## Activity
Reproduce the listing below in full, substituting "Fladenbrot" for "Stockbrot" and leaving every other line unchanged.

Dataset listing:

● ● ●

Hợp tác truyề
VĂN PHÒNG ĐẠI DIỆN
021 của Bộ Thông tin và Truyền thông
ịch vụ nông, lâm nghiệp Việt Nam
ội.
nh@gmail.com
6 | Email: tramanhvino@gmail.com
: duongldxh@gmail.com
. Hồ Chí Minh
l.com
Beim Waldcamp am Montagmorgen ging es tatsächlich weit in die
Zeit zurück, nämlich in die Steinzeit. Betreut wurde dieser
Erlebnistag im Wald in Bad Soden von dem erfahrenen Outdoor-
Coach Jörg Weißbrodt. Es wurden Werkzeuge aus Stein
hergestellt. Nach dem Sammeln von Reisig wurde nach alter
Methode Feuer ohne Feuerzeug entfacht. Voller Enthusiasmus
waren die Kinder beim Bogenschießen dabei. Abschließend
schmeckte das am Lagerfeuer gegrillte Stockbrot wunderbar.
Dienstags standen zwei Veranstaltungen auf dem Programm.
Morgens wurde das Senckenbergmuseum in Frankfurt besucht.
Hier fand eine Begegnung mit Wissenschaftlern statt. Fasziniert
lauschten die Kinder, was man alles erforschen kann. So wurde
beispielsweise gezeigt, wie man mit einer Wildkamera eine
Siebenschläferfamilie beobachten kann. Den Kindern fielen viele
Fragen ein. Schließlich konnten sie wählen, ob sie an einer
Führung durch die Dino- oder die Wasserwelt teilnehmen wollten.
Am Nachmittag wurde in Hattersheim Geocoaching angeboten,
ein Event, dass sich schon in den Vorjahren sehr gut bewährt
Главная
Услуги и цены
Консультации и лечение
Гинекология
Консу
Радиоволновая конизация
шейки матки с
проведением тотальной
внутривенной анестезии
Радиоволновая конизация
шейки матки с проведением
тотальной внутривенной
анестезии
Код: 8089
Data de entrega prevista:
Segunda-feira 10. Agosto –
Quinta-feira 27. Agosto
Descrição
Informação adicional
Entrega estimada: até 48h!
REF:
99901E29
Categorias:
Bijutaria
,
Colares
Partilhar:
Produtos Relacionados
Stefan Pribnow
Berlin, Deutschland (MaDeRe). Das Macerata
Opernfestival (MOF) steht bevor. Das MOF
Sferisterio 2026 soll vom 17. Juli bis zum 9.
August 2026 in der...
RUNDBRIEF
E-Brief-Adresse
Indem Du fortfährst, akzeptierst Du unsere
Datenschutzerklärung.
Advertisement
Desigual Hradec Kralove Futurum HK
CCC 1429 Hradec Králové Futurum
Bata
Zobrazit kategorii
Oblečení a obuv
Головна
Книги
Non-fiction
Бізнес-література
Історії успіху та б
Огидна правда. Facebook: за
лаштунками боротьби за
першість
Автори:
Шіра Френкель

● ● ●

## Answer to this exercise
Hợp tác truyề
VĂN PHÒNG ĐẠI DIỆN
021 của Bộ Thông tin và Truyền thông
ịch vụ nông, lâm nghiệp Việt Nam
ội.
nh@gmail.com
6 | Email: tramanhvino@gmail.com
: duongldxh@gmail.com
. Hồ Chí Minh
l.com
Beim Waldcamp am Montagmorgen ging es tatsächlich weit in die
Zeit zurück, nämlich in die Steinzeit. Betreut wurde dieser
Erlebnistag im Wald in Bad Soden von dem erfahrenen Outdoor-
Coach Jörg Weißbrodt. Es wurden Werkzeuge aus Stein
hergestellt. Nach dem Sammeln von Reisig wurde nach alter
Methode Feuer ohne Feuerzeug entfacht. Voller Enthusiasmus
waren die Kinder beim Bogenschießen dabei. Abschließend
schmeckte das am Lagerfeuer gegrillte Fladenbrot wunderbar.
Dienstags standen zwei Veranstaltungen auf dem Programm.
Morgens wurde das Senckenbergmuseum in Frankfurt besucht.
Hier fand eine Begegnung mit Wissenschaftlern statt. Fasziniert
lauschten die Kinder, was man alles erforschen kann. So wurde
beispielsweise gezeigt, wie man mit einer Wildkamera eine
Siebenschläferfamilie beobachten kann. Den Kindern fielen viele
Fragen ein. Schließlich konnten sie wählen, ob sie an einer
Führung durch die Dino- oder die Wasserwelt teilnehmen wollten.
Am Nachmittag wurde in Hattersheim Geocoaching angeboten,
ein Event, dass sich schon in den Vorjahren sehr gut bewährt
Главная
Услуги и цены
Консультации и лечение
Гинекология
Консу
Радиоволновая конизация
шейки матки с
проведением тотальной
внутривенной анестезии
Радиоволновая конизация
шейки матки с проведением
тотальной внутривенной
анестезии
Код: 8089
Data de entrega prevista:
Segunda-feira 10. Agosto –
Quinta-feira 27. Agosto
Descrição
Informação adicional
Entrega estimada: até 48h!
REF:
99901E29
Categorias:
Bijutaria
,
Colares
Partilhar:
Produtos Relacionados
Stefan Pribnow
Berlin, Deutschland (MaDeRe). Das Macerata
Opernfestival (MOF) steht bevor. Das MOF
Sferisterio 2026 soll vom 17. Juli bis zum 9.
August 2026 in der...
RUNDBRIEF
E-Brief-Adresse
Indem Du fortfährst, akzeptierst Du unsere
Datenschutzerklärung.
Advertisement
Desigual Hradec Kralove Futurum HK
CCC 1429 Hradec Králové Futurum
Bata
Zobrazit kategorii
Oblečení a obuv
Головна
Книги
Non-fiction
Бізнес-література
Історії успіху та б
Огидна правда. Facebook: за
лаштунками боротьби за
першість
Автори:
Шіра Френкель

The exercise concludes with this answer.